Cyclic- and helical-symmetry-adapted phonon formalism within density functional perturbation theory
Abhiraj Sharma, Phanish Suryanarayana
TL;DR
The paper addresses efficient first-principles phonon calculations in nanostructures with cyclic and/or helical symmetry by developing a symmetry-adapted DFPT framework. It constructs a symmetry-adapted dynamical matrix and acoustic sum rules within a real-space, high-order finite-difference formulation, and stabilizes the Sternheimer equations for robust phonon responses. Implemented in Cyclix-DFT/M-SPARC, the method is validated against plane-wave results for carbon nanotubes, delivering accurate phonon spectra and enabling extraction of elastic moduli and phonon-scaling laws for ring modes and radial breathing modes. The approach promises substantial computational savings for bending and torsion problems and lays a foundation for studying electron–phonon interactions in cyclic/helical nanostructures.
Abstract
We present a first-principles framework for the calculation of phonons in nanostructures with cyclic and/or helical symmetry. In particular, we derive a cyclic- and helical-symmetry-adapted representation of the dynamical matrix at arbitrary phonon wavevectors within a variationally formulated, symmetry-adapted density functional perturbation theory framework.

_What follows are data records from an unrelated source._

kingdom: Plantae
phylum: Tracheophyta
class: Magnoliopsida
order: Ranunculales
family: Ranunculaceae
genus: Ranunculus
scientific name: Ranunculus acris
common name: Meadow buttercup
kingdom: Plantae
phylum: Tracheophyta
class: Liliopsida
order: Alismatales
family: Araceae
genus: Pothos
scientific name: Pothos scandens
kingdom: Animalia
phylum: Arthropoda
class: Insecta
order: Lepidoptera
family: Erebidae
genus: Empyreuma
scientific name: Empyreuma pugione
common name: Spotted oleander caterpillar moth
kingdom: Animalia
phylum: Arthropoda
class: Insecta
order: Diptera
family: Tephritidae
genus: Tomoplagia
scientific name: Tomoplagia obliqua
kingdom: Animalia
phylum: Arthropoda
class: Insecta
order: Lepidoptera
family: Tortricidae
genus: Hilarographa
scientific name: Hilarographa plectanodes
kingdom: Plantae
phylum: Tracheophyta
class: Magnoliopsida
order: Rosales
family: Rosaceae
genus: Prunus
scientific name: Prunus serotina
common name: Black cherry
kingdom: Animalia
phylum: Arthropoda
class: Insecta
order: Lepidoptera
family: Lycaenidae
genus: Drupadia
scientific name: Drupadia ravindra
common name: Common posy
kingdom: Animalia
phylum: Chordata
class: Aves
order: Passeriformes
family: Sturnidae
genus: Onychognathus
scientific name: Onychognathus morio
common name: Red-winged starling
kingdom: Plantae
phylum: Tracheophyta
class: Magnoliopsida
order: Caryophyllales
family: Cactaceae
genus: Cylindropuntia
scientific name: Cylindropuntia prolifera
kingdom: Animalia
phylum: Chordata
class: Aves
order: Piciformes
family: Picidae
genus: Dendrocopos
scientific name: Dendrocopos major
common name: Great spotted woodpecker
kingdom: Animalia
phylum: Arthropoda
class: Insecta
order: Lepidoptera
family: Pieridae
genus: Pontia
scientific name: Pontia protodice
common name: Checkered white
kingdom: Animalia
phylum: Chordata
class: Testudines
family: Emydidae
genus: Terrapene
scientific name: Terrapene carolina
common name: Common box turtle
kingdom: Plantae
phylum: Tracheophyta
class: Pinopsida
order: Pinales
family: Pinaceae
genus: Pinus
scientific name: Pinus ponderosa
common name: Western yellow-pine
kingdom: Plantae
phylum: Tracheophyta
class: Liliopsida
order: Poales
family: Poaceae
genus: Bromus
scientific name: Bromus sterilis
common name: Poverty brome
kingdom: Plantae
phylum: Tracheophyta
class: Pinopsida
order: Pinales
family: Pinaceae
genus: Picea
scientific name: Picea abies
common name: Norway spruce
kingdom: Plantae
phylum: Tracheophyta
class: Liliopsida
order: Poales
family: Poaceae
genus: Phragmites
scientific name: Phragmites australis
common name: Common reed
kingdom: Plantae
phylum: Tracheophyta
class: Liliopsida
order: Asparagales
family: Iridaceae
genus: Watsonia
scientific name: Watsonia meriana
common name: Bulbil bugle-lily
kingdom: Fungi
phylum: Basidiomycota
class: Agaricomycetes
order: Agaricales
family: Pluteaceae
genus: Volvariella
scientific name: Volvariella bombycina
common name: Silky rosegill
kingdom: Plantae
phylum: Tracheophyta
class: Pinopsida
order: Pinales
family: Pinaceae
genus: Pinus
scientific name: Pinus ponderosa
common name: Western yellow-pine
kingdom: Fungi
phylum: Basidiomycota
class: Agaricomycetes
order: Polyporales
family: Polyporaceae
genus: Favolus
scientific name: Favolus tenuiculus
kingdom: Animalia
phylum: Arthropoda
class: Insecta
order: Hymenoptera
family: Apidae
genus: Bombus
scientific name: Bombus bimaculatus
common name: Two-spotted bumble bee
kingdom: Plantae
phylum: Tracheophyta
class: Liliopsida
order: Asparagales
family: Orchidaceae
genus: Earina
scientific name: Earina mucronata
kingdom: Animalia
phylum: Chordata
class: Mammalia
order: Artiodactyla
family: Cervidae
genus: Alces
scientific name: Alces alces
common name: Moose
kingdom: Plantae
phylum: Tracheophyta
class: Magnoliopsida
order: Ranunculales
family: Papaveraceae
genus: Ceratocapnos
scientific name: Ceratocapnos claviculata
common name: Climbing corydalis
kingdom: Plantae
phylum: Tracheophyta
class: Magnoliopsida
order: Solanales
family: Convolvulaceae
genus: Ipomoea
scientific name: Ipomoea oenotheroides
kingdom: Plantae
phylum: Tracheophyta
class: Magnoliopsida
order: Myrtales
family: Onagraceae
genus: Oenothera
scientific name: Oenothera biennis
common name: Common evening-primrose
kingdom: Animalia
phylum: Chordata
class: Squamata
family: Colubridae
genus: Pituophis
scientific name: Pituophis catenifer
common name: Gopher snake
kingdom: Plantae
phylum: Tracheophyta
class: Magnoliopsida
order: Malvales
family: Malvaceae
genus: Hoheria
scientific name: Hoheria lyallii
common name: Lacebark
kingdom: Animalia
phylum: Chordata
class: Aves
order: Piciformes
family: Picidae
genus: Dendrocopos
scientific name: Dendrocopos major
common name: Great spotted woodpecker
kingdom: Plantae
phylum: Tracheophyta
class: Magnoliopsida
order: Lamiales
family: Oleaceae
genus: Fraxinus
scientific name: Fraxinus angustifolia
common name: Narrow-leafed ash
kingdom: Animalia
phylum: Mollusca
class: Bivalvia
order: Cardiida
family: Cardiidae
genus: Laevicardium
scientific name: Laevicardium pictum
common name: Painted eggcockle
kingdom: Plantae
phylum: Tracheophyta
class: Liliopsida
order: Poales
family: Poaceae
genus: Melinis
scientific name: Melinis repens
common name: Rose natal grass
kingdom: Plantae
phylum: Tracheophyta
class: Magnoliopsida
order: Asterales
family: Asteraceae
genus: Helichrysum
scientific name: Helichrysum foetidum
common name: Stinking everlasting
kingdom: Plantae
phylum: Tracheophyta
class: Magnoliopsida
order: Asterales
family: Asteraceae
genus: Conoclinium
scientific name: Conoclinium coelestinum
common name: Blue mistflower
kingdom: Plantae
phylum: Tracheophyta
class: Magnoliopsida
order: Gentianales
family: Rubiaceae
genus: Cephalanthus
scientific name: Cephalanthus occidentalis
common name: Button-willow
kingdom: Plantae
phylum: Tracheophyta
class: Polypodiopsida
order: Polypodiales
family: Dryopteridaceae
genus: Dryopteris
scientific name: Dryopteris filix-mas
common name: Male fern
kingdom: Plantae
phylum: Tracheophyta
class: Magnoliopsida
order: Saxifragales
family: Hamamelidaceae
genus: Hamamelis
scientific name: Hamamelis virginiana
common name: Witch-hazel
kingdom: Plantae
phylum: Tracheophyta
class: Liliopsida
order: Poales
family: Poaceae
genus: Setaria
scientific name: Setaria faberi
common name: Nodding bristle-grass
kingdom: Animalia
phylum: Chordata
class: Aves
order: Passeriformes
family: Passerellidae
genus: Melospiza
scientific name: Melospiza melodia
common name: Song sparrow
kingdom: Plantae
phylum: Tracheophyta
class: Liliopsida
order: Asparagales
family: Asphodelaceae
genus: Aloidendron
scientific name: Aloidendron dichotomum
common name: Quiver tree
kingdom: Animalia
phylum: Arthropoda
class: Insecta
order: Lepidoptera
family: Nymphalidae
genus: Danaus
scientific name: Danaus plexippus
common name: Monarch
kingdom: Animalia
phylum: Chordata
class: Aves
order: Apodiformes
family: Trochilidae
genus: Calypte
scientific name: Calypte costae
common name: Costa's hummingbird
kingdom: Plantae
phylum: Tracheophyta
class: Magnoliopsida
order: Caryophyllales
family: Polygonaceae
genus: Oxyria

In so doing, we also derive the acoustic sum rules for cylindrical geometries, which include a rigid-body rotational mode in addition to the three translational modes. We implement the cyclic- and helical-symmetry-adapted formalism within a high-order finite-difference discretization. Using carbon nanotubes as representative systems, we demonstrate the accuracy of the framework through excellent agreement with periodic plane-wave results. We further apply the framework to compute the Young's and shear moduli of carbon nanotubes, as well as the scaling laws governing the dependence of ring and radial breathing mode phonon frequencies on nanotube diameter. The elastic moduli are found to be in agreement with previous density functional theory and experimental results, while the phonon scaling laws show qualitative agreement with previous atomistic simulations.